Seguro, no entanto, de que ninguém descobriria jamais o lugar em que eu
ocultara o cadáver, não experimentei a menor perturbação. Os policiais
pediram- me que os acompanhasse em sua busca. Não deixaram de
esquadrinhar um canto sequer da casa. Por fim, pela terceira ou quarta
vez, desceram novamente ao porão. Não me alterei o mínimo que fosse. Meu
coração batia calmamente, como o de um inocente. Andei por todo o
porão, de ponta a ponta. Com os braços cruzados sobre o peito,
caminhava, calmamente, de um lado para outro. A polícia estava
inteiramente satisfeita e preparava-se para sair. O júbilo que me
inundava o coração era forte demais para que pudesse contê-lo. Ardia de
desejo de dizer uma palavra, uma única palavra, à guisa de triunfo, e
também para tomar duplamente evidente a minha inocência.
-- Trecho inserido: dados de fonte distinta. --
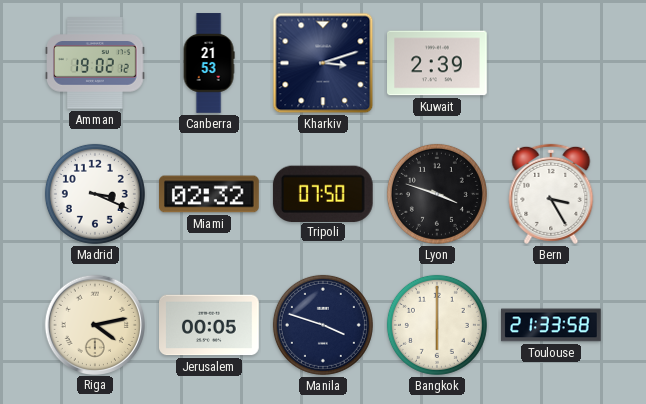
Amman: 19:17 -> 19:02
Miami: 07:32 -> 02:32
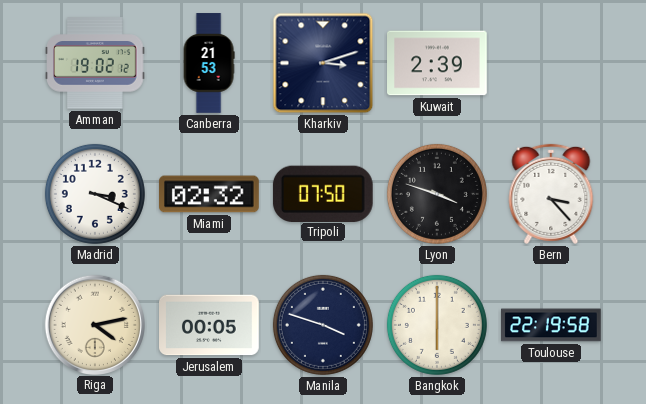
Bern: 3:25 -> 3:23
Toulouse: 21:33 -> 22:19
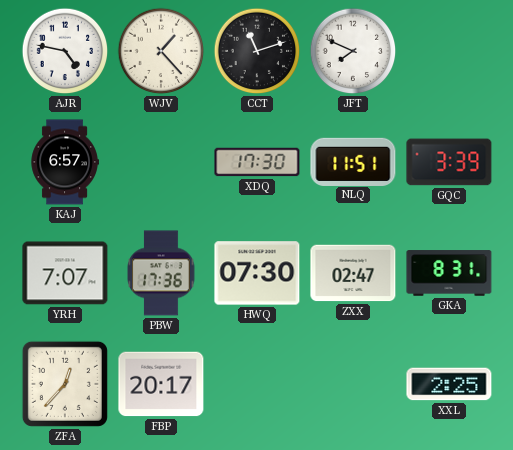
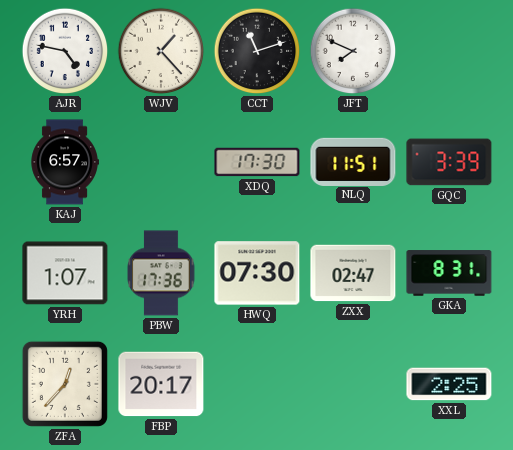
YRH: 7:07 -> 1:07
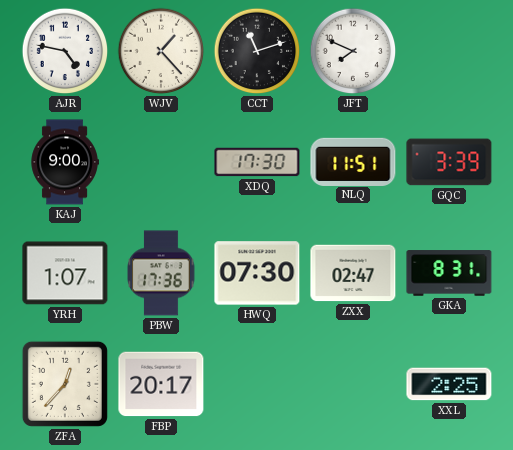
KAJ: 6:57 -> 9:00
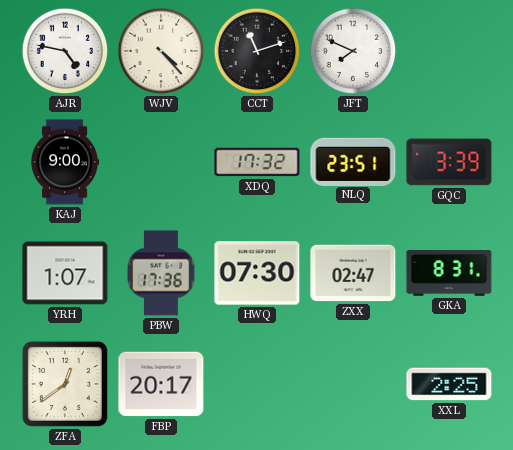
WJV: 1:23 -> 4:23
XDQ: 17:30 -> 17:32
NLQ: 11:51 -> 23:51
ZFA: 12:37 -> 12:39
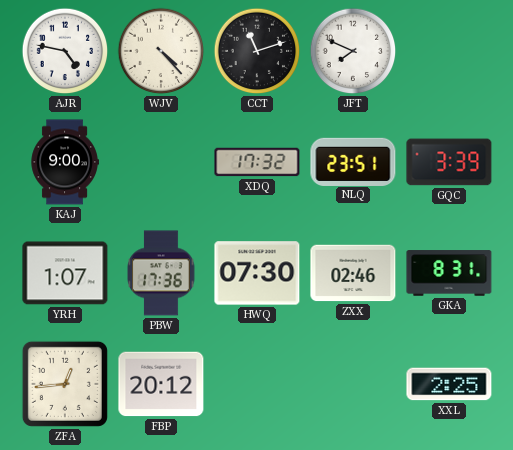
ZXX: 02:47 -> 02:46
ZFA: 12:39 -> 12:44
FBP: 20:17 -> 20:12
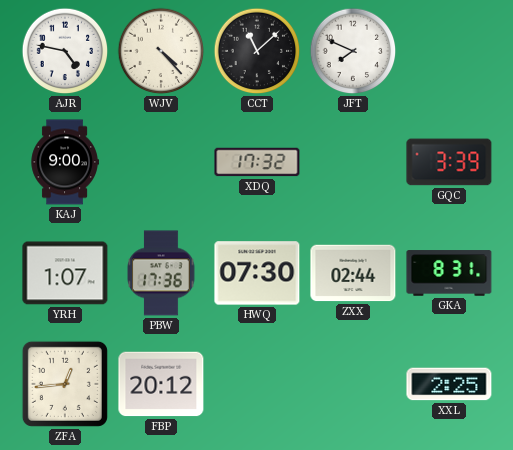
CCT: 11:12 -> 11:08
NLQ: 23:51 -> none
ZXX: 02:46 -> 02:44
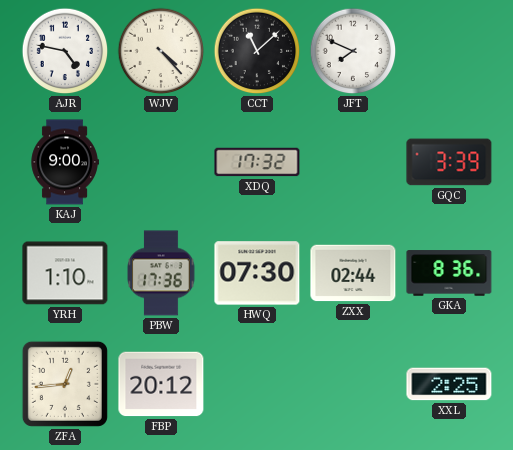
YRH: 1:07 -> 1:10
GKA: 8:31 -> 8:36
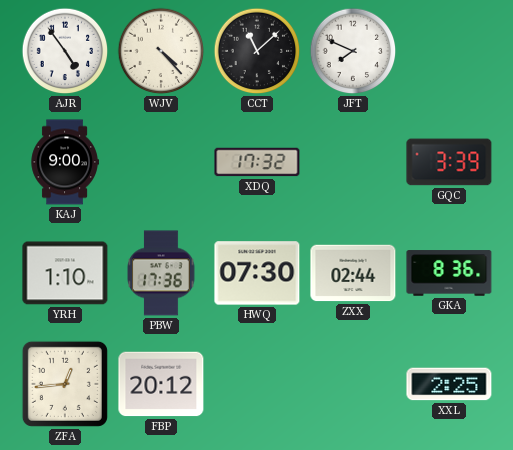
AJR: 4:47 -> 4:54
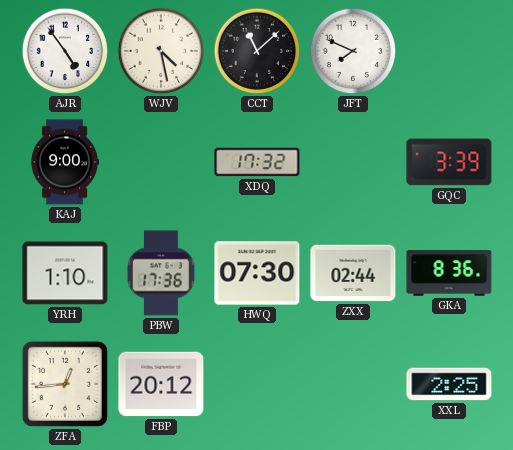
WJV: 4:23 -> 4:28
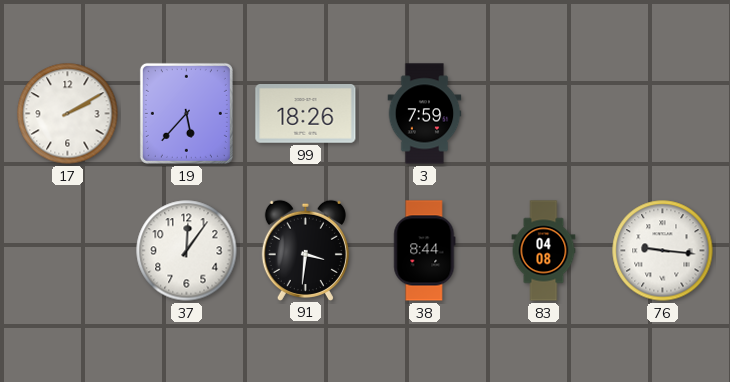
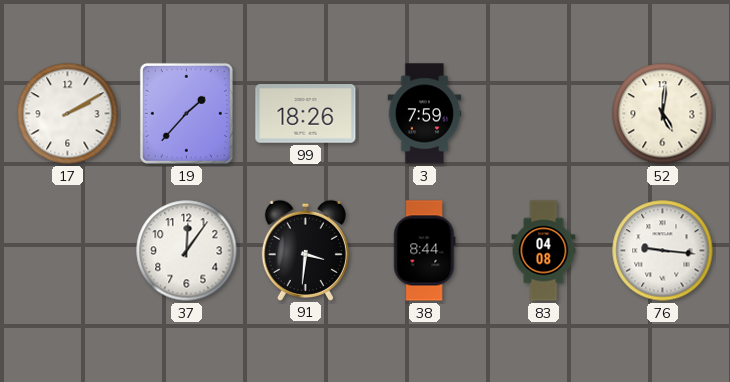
19: 5:37 -> 1:37
52: none -> 5:01
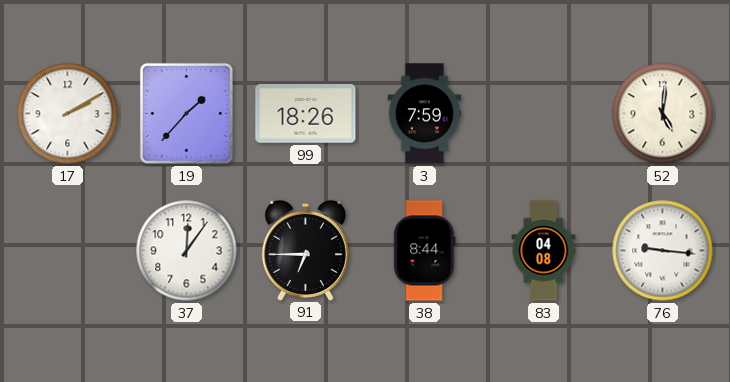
91: 3:31 -> 6:45
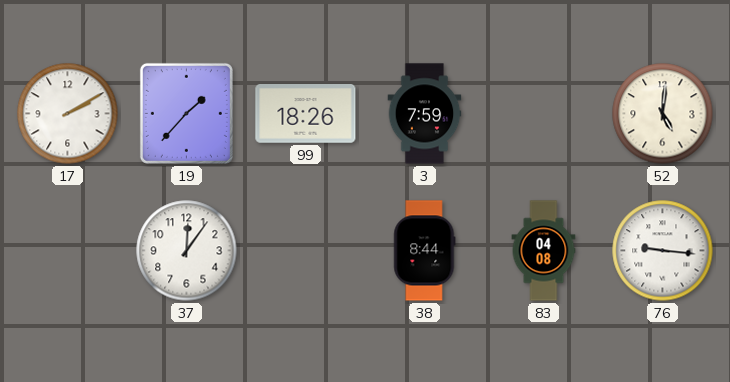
91: 6:45 -> none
_ Senhores _ disse, por fim, quando os policiais já subiam a escada _
, é para mim motivo de grande satisfação haver desfeito qualquer
suspeita. Desejo a todos os senhores ótima saúde e um pouco mais de
cortesia. Diga-se de passagem, senhores, que esta é uma casa muito bem
construída… (Quase não sabia o que dizia, em meu insopitável desejo de
falar com naturalidade.) Poderia, mesmo, dizer que é uma casa
excelentemente construída. Estas paredes _ os senhores já se vão? _ ,
estas paredes são de grande solidez.
Nessa altura, movido por pura e frenética fanfarronada, bati com
força, com a bengala que tinha na mão, justamente na parte da parede
atrás da qual se achava o corpo da esposa de meu coração.
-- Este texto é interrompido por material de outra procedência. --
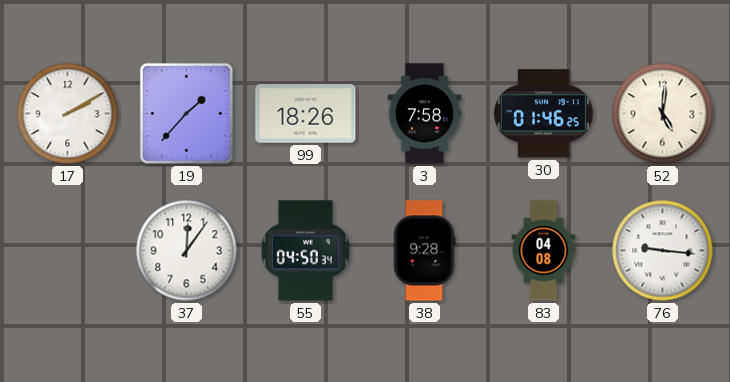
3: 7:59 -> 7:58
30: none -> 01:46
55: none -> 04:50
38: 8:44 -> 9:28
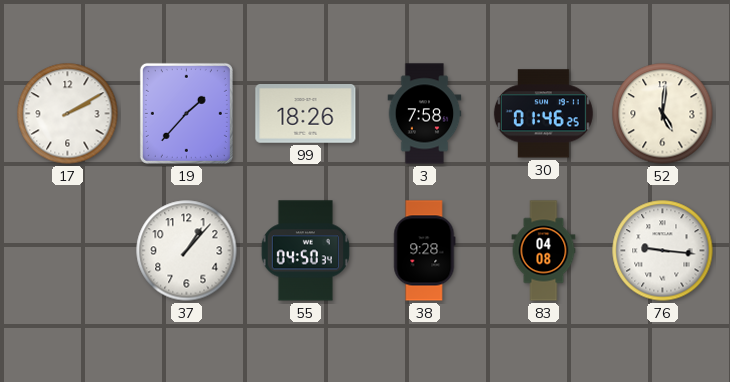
37: 12:06 -> 1:07
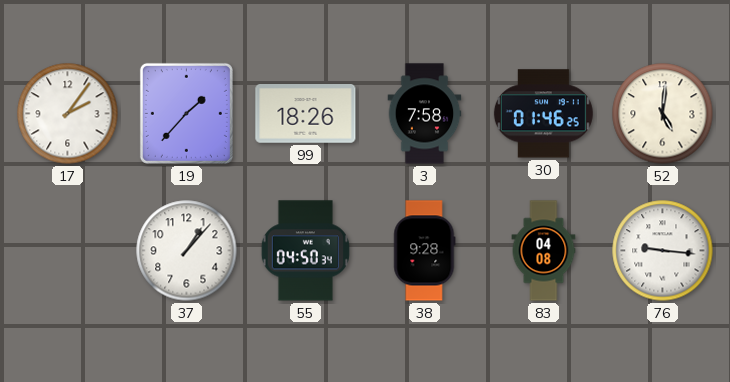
17: 2:10 -> 2:06
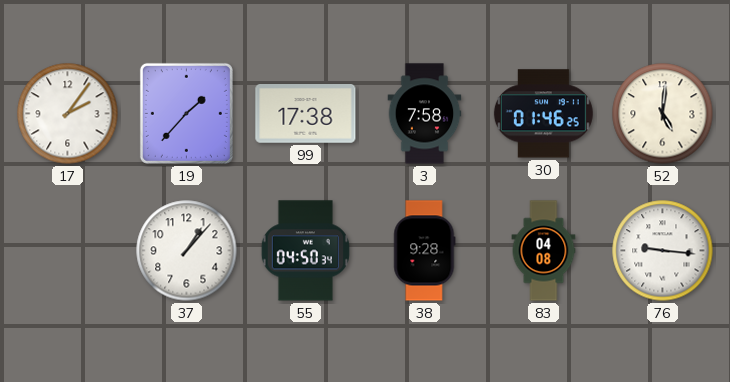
99: 18:26 -> 17:38
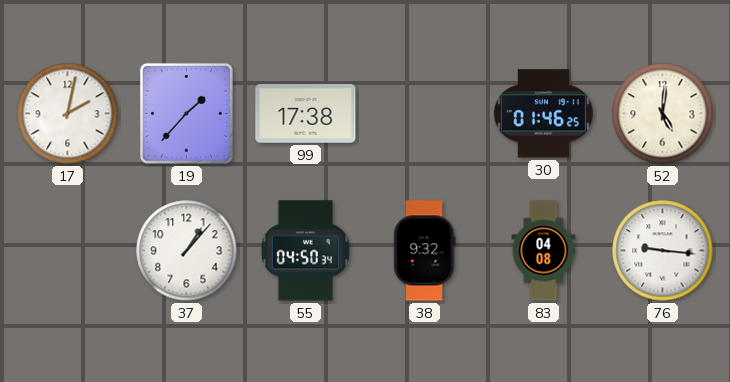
17: 2:06 -> 2:02
3: 7:58 -> none
38: 9:28 -> 9:32
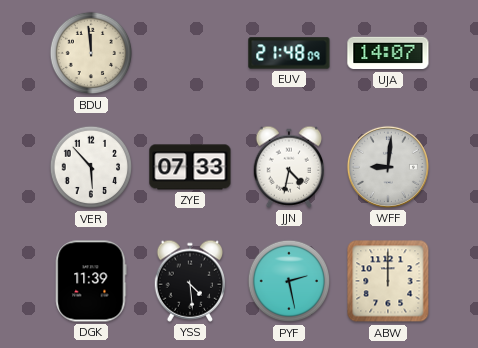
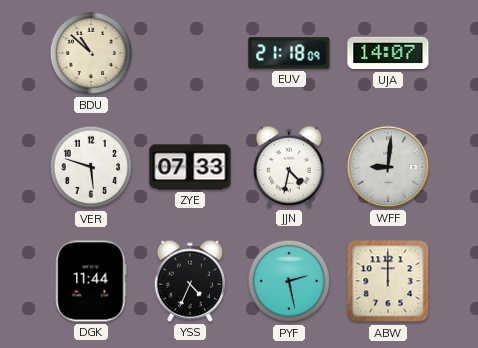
BDU: 11:59 -> 10:52
EUV: 21:48 -> 21:18
VER: 5:53 -> 5:48
DGK: 11:39 -> 11:44
YSS: 4:29 -> 4:34
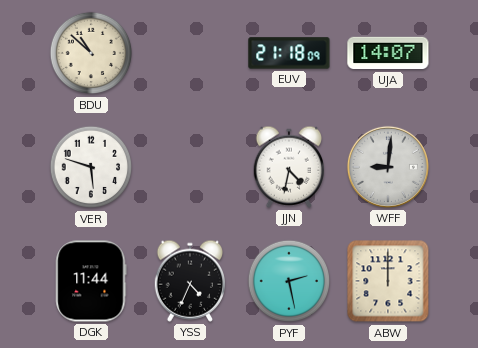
ZYE: 07:33 -> none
Que Deus me guarde e livre das garras de Satanás! Mal o eco das
batidas mergulhou no silêncio, uma voz me respondeu do fundo da tumba,
primeiro com um choro entrecortado e abafado, como os soluços de uma
criança; depois, de repente, com um grito prolongado, estridente,
contínuo, completamente anormal e inumano. Um uivo, um grito agudo,
metade de horror, metade de triunfo, como somente poderia ter surgido do
inferno, da garganta dos condenados, em sua agonia, e dos demônios
exultantes com a sua condenação.
Quanto aos meus pensamentos, é loucura falar. Sentindo-me desfalecer,
cambaleei até à parede oposta. Durante um instante, o grupo de
policiais deteve-se na escada, imobilizado pelo terror. Decorrido um
momento, doze braços vigorosos atacaram a parede, que caiu por terra. O
cadáver, já em adiantado estado de decomposição, e coberto de sangue
coagulado, apareceu, ereto, aos olhos dos presentes.
Sobre sua cabeça, com a boca vermelha dilatada e o único olho
chamejante, achava-se pousado o animal odioso, cuja astúcia me levou ao
assassínio e cuja voz reveladora me entregava ao carrasco. Eu havia
emparedado o monstro dentro da tumba!